Forage Peas Wildlife Feed

Secada Forage Peas™

An exciting new variety of forage peas has hit the U.S. Leafy, highly palatable, self-climbing, with high dry matter yields, SECADA™ peas perform very well during the fall, winter, and spring in the southern states, with good frost tolerance. In more northern climates, and early spring plant will give high dry matter yields of excellent forage.

Silage

Secada peas, mixed with cereals, makes excellent silage. A study comparing Pea/Wheat silage with grass silage showed a 34% increase in forage dry matter intake, resulting in a 19% increase in milk production. Silage is normally cut at the late pod-swell stage for highest yields with the greatest nutrient concentration.
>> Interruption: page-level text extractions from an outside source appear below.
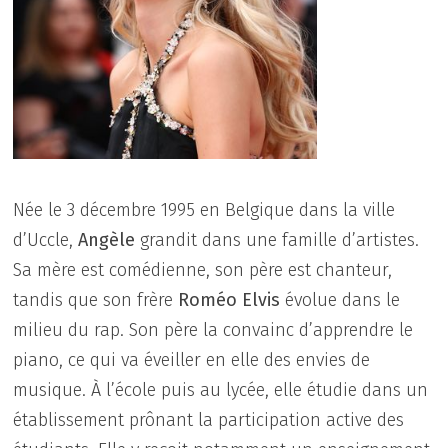
Née le 3 décembre 1995 en Belgique dans la ville
d’Uccle,
Angèle
grandit dans une famille d’artistes.
Sa mère est comédienne, son père est chanteur,
tandis que son frère
Roméo Elvis
évolue dans le
milieu du rap. Son père la convainc d’apprendre le
piano, ce qui va éveiller en elle des envies de
musique. À l’école puis au lycée, elle étudie dans un
établissement prônant la participation active des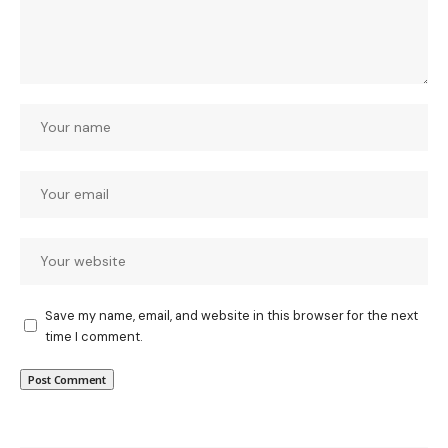
Save my name, email, and website in this browser for the next
time I comment.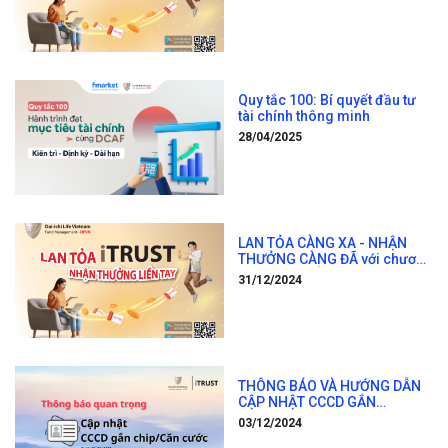
NHẬN THƯỞNG LIỀN TAY 2025
ĐỢT 2
Quy tắc 100: Bí quyết đầu tư
tài chính thông minh
28/04/2025
LAN TỎA CÀNG XA - NHẬN
THƯỞNG CÀNG ĐÃ với chương
trình “LAN TỎA iTRUST –
31/12/2024
NHẬN THƯỞNG LIỀN TAY 2025
ĐỢT 1"
THÔNG BÁO VÀ HƯỚNG DẪN
CẬP NHẬT CCCD GẮN
CHIP/CĂN CƯỚC QUA ỨNG
03/12/2024
DỤNG ITRUST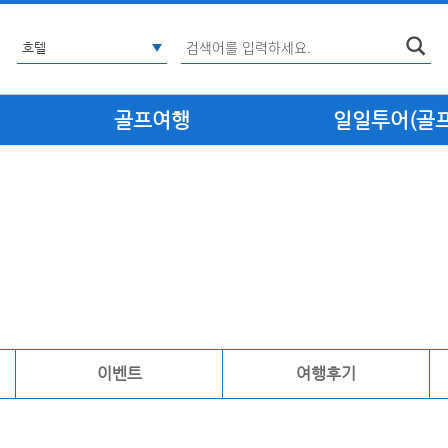
골프여행
일일투어(골프·
이벤트
여행후기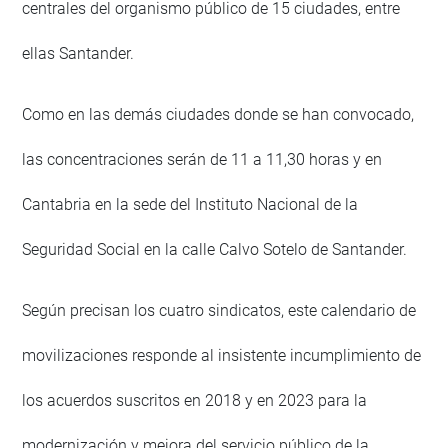
centrales del organismo público de 15 ciudades, entre
ellas Santander.
Como en las demás ciudades donde se han convocado,
las concentraciones serán de 11 a 11,30 horas y en
Cantabria en la sede del Instituto Nacional de la
Seguridad Social en la calle Calvo Sotelo de Santander.
Según precisan los cuatro sindicatos, este calendario de
movilizaciones responde al insistente incumplimiento de
los acuerdos suscritos en 2018 y en 2023 para la
modernización y mejora del servicio público de la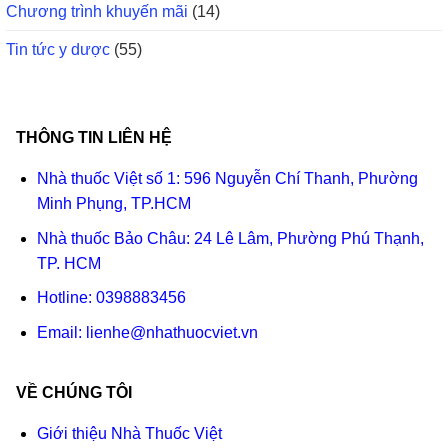
Chương trình khuyến mãi
(14)
Tin tức y dược
(55)
THÔNG TIN LIÊN HỆ
Nhà thuốc Việt số 1: 596 Nguyễn Chí Thanh, Phường
Minh Phụng, TP.HCM
Nhà thuốc Bảo Châu: 24 Lê Lâm, Phường Phú Thạnh,
TP. HCM
Hotline:
0398883456
Email:
lienhe@nhathuocviet.vn
VỀ CHÚNG TÔI
Giới thiệu Nhà Thuốc Việt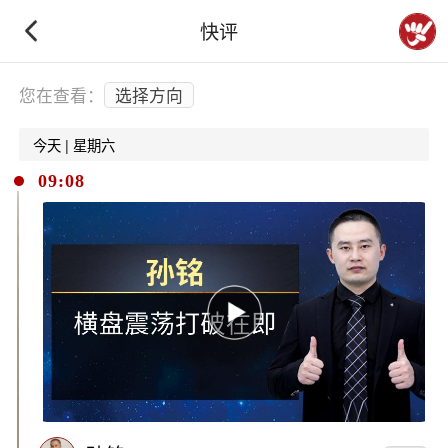
快评
下拉刷新
您在查看：
选择方向
今天 | 星期六
09:08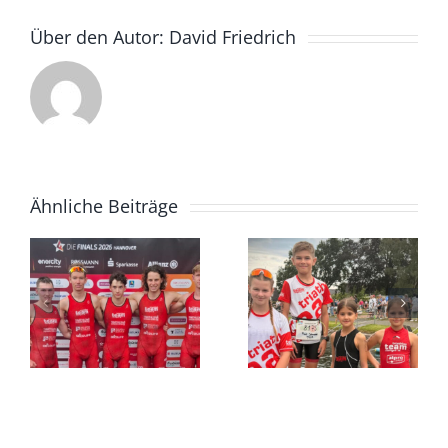
Über den Autor:
David Friedrich
Ähnliche Beiträge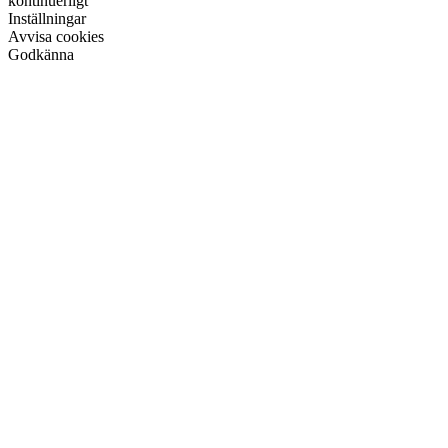
kontinuerligt
Inställningar
Avvisa cookies
Godkänna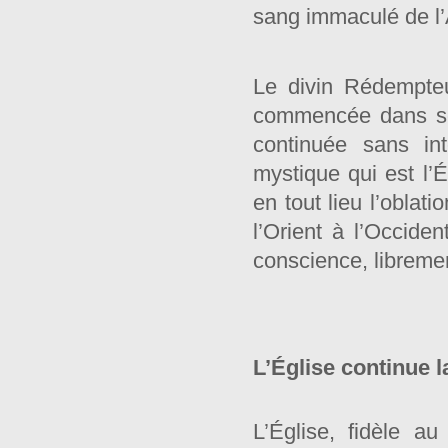
sang immaculé de l’A
Le divin Rédempteur
commencée dans son
continuée sans in
mystique qui est l’É
en tout lieu l’oblat
l’Orient à l’Occide
conscience, libreme
L’Église continue l
L’Église, fidèle a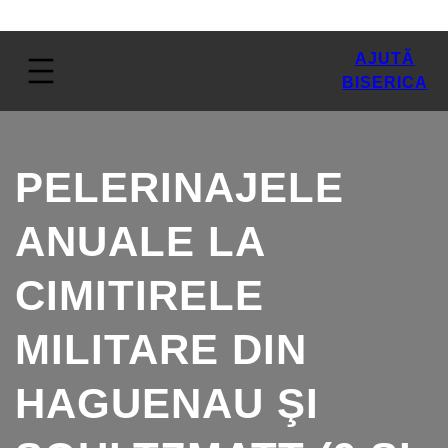
AJUTĂ
BISERICA
PELERINAJELE
ANUALE LA
CIMITIRELE
MILITARE DIN
HAGUENAU ŞI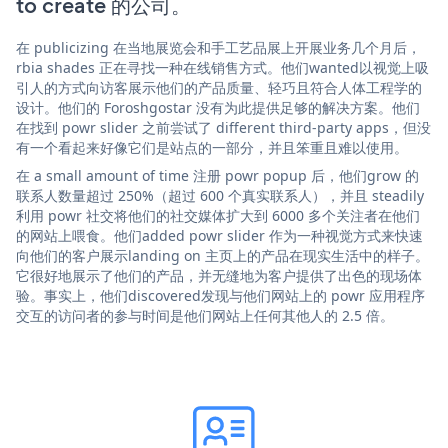
to create 的公司。
在 publicizing 在当地展览会和手工艺品展上开展业务几个月后，
rbia shades 正在寻找一种在线销售方式。他们wanted以视觉上吸
引人的方式向访客展示他们的产品质量、轻巧且符合人体工程学的
设计。他们的 Foroshgostar 没有为此提供足够的解决方案。他们
在找到 powr slider 之前尝试了 different third-party apps，但没
有一个看起来好像它们是站点的一部分，并且笨重且难以使用。
在 a small amount of time 注册 powr popup 后，他们grow 的
联系人数量超过 250%（超过 600 个真实联系人），并且 steadily
利用 powr 社交将他们的社交媒体扩大到 6000 多个关注者在他们
的网站上喂食。他们added powr slider 作为一种视觉方式来快速
向他们的客户展示landing on 主页上的产品在现实生活中的样子。
它很好地展示了他们的产品，并无缝地为客户提供了出色的现场体
验。事实上，他们discovered发现与他们网站上的 powr 应用程序
交互的访问者的参与时间是他们网站上任何其他人的 2.5 倍。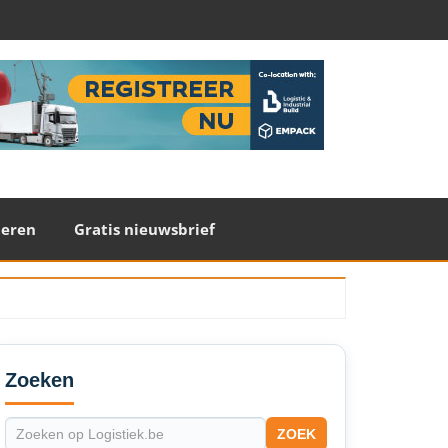
teren
Gratis nieuwsbrief
econdary
idebar
Zoeken
ZOEK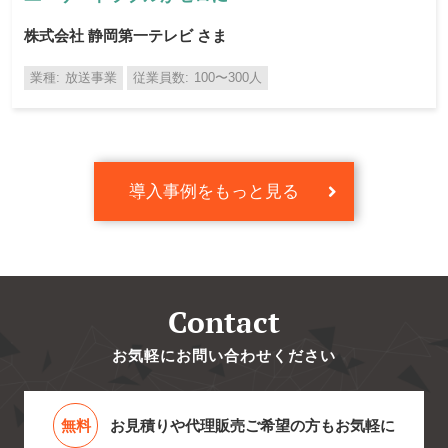
株式会社 静岡第一テレビ さま
業種
放送事業
従業員数
100〜300人
導入事例をもっと見る
Contact
お気軽にお問い合わせください
無料
お見積りや代理販売ご希望の方もお気軽に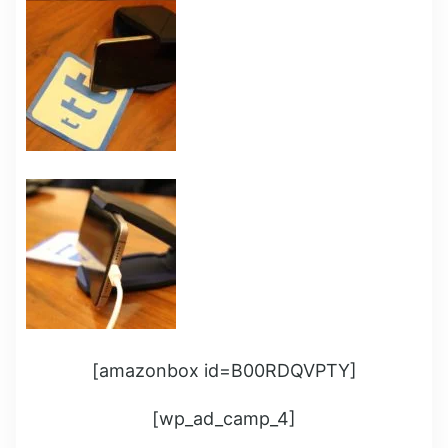
[amazonbox id=B00RDQVPTY]
[wp_ad_camp_4]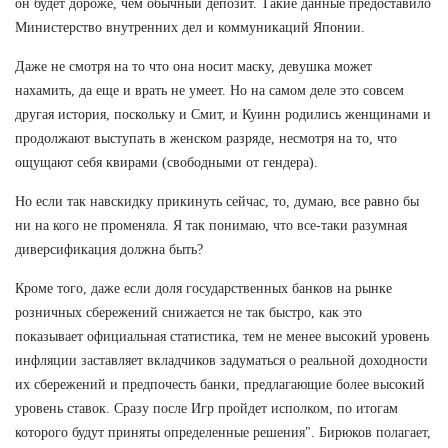
он будет дороже, чем обычный депозит. Такие данные предоставило
Министерство внутренних дел и коммуникаций Японии.
Даже не смотря на то что она носит маску, девушка может
нахамить, да еще и врать не умеет. Но на самом деле это совсем
другая история, поскольку и Смит, и Куинн родились женщинами и
продолжают выступать в женском разряде, несмотря на то, что
ощущают себя квирами (свободными от гендера).
Но если так навскидку прикинуть сейчас, то, думаю, все равно бы
ни на кого не променяла. Я так понимаю, что все-таки разумная
диверсификация должна быть?
Кроме того, даже если доля государственных банков на рынке
розничных сбережений снижается не так быстро, как это
показывает официальная статистика, тем не менее высокий уровень
инфляции заставляет вкладчиков задуматься о реальной доходности
их сбережений и предпочесть банки, предлагающие более высокий
уровень ставок. Сразу после Игр пройдет исполком, по итогам
которого будут приняты определенные решения". Бирюков полагает,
Here is a photo of Secada peas 60% and Intimidator oats 40%

Fresh Feed

SECADA™ peas, in combination with oats, awnless wheat, or beardless barley, makes excellent greenchop. Added to a dairy or beef ration, increased dry matter intake will increase milk production and wight gain.

Grazing

SECADA peas can be grazed by most livestock species. Strip grazing will maximize utilization of the crop. With relatively high tannin content, peas are less likely to cause bloat than other legumes, but animals should be introduced to the forage gradually, as with any change of feed.

Wildlife food plots

SECADA™ peas are an excellent choice for wildlife food plots. Sown in the early spring, highly palatable forage is available for the energy and protein needs of developing antlers and milking does. Turkey and quail love the soft, tender leaves. Sown in early fall, especially with oats or ryegrass, SECADA™ peas will make fence-jumpers of all your neighbors deer.